▶ **Data provided**
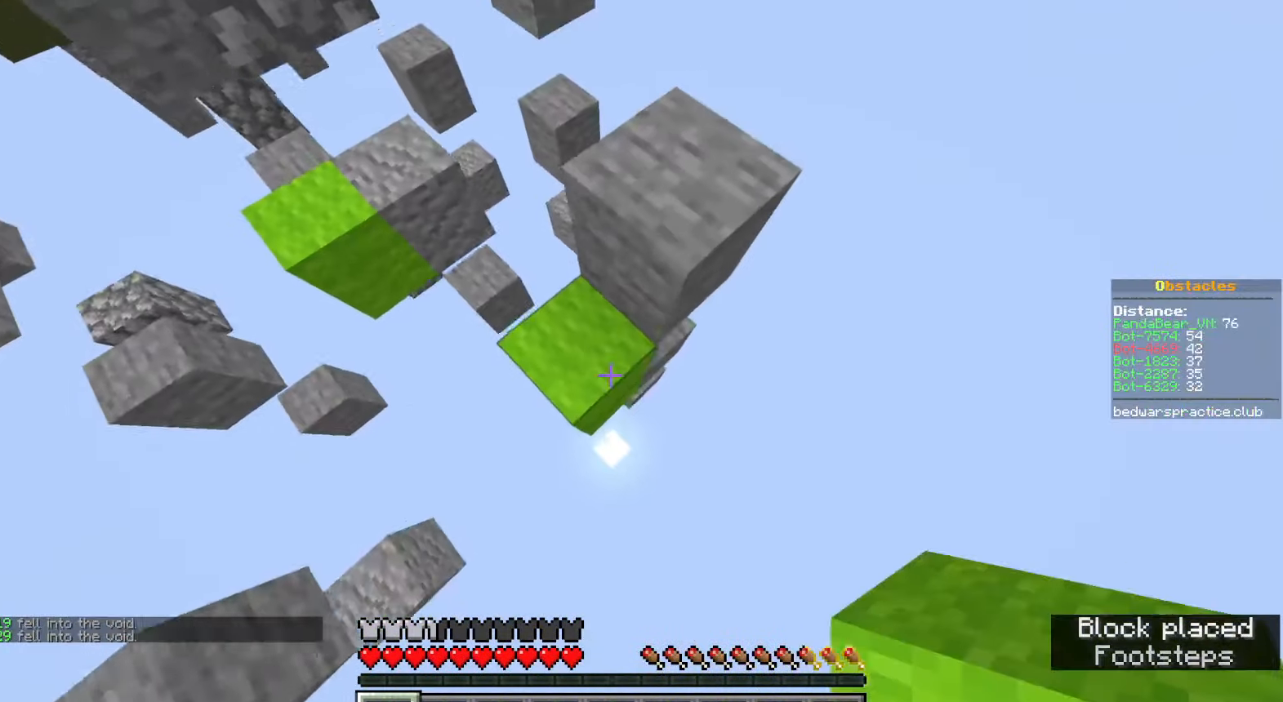
{"keys": ["a", "d", "s", "shift", "space"], "mouse": ["right"], "events": [[17, "mouse_right", "down"], [33, "d", "up"], [50, "a", "down"], [67, "mouse_right", "up"], [83, "d", "down"], [100, "mouse_right", "down"], [117, "a", "up"], [133, "space", "up"], [150, "mouse_right", "up"], [183, "mouse_right", "down"], [250, "a", "down"], [250, "mouse_right", "up"], [283, "mouse_right", "down"], [333, "mouse_right", "up"], [383, "mouse_right", "down"], [417, "mouse_right", "up"], [433, "space", "down"], [483, "mouse_right", "down"]]}
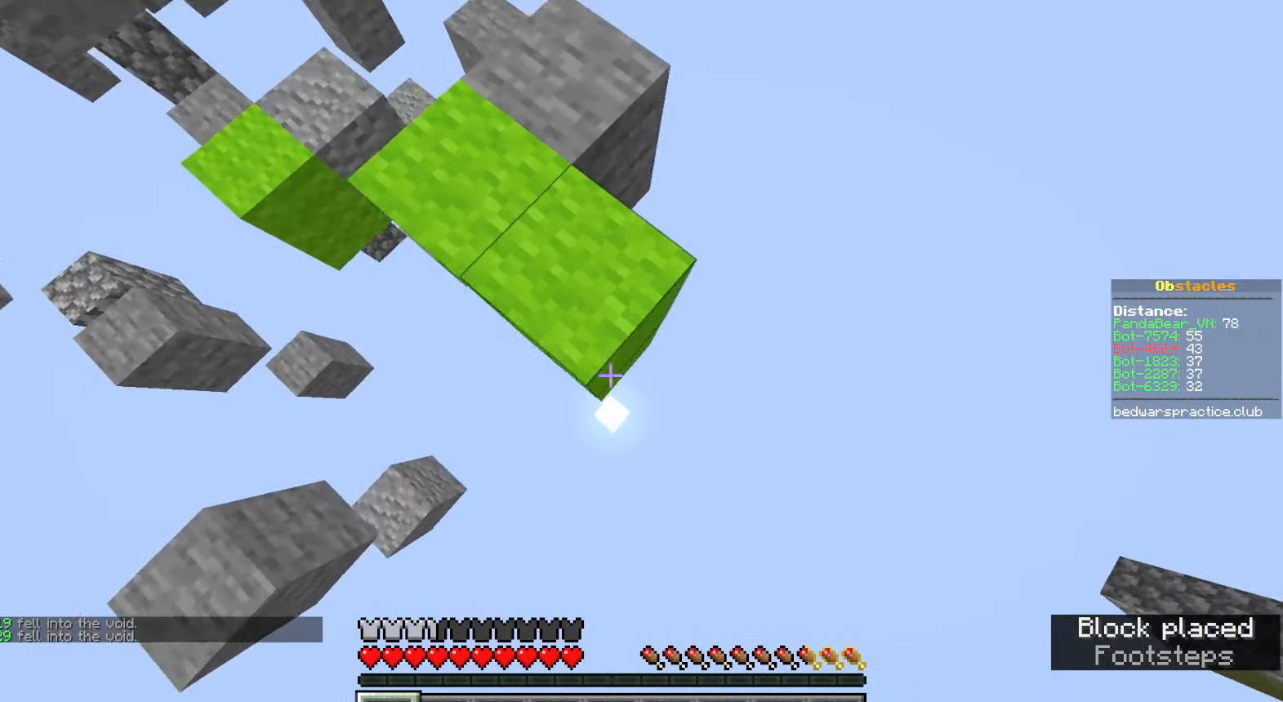
{"keys": ["shift", "w"], "mouse": [], "events": [[33, "d", "up"], [33, "mouse_right", "up"], [67, "d", "down"], [67, "mouse_right", "down"], [83, "mouse_right", "up"], [150, "d", "up"], [150, "mouse_right", "down"], [167, "space", "up"], [200, "mouse_right", "up"], [233, "mouse_right", "down"], [233, "s", "up"], [317, "mouse_right", "up"], [433, "a", "up"], [500, "w", "down"]]}
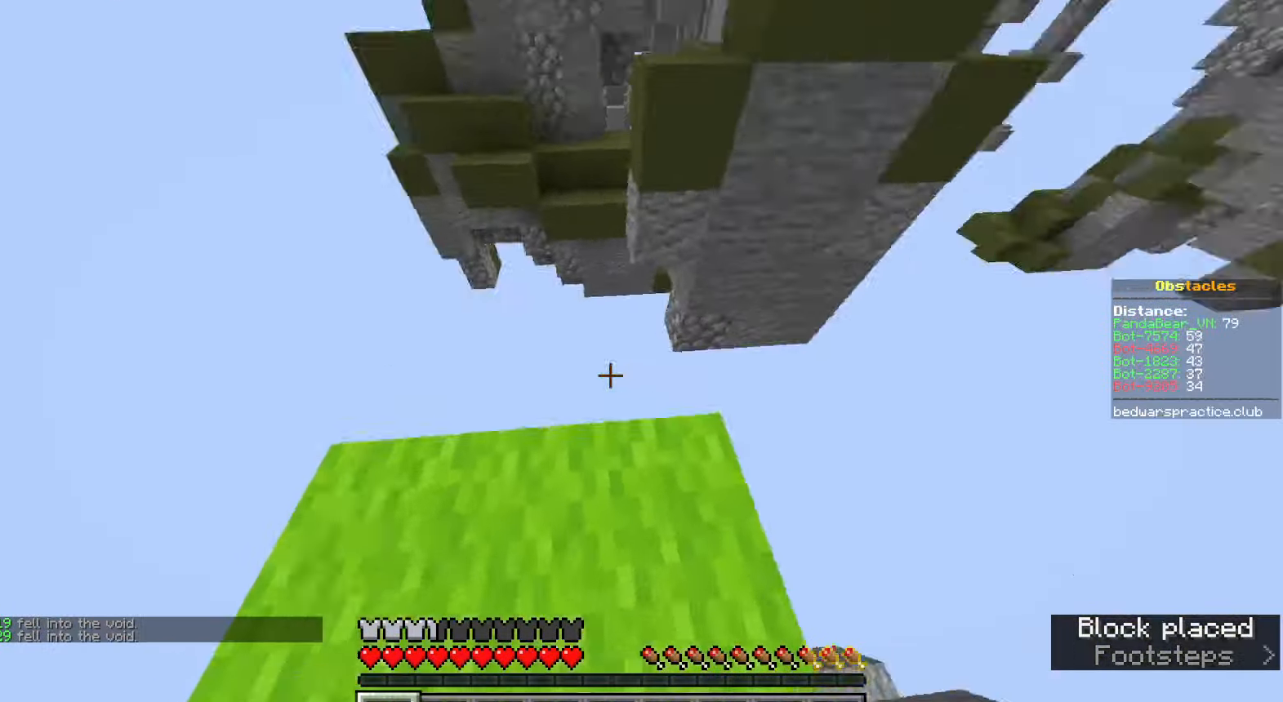
{"keys": ["d", "w"], "mouse": [], "events": [[50, "shift", "up"], [300, "space", "down"], [350, "a", "down"], [400, "a", "up"], [433, "d", "down"], [500, "space", "up"]]}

▶ **What needs to be done**
Please reproduce the listing exactly, leaving out any pictures.

▶ **Written solution**
{"keys": ["a", "d", "s", "shift", "space"], "mouse": ["right"], "events": [[17, "mouse_right", "down"], [33, "d", "up"], [50, "a", "down"], [67, "mouse_right", "up"], [83, "d", "down"], [100, "mouse_right", "down"], [117, "a", "up"], [133, "space", "up"], [150, "mouse_right", "up"], [183, "mouse_right", "down"], [250, "a", "down"], [250, "mouse_right", "up"], [283, "mouse_right", "down"], [333, "mouse_right", "up"], [383, "mouse_right", "down"], [417, "mouse_right", "up"], [433, "space", "down"], [483, "mouse_right", "down"]]}
{"keys": ["shift", "w"], "mouse": [], "events": [[33, "d", "up"], [33, "mouse_right", "up"], [67, "d", "down"], [67, "mouse_right", "down"], [83, "mouse_right", "up"], [150, "d", "up"], [150, "mouse_right", "down"], [167, "space", "up"], [200, "mouse_right", "up"], [233, "mouse_right", "down"], [233, "s", "up"], [317, "mouse_right", "up"], [433, "a", "up"], [500, "w", "down"]]}
{"keys": ["d", "w"], "mouse": [], "events": [[50, "shift", "up"], [300, "space", "down"], [350, "a", "down"], [400, "a", "up"], [433, "d", "down"], [500, "space", "up"]]}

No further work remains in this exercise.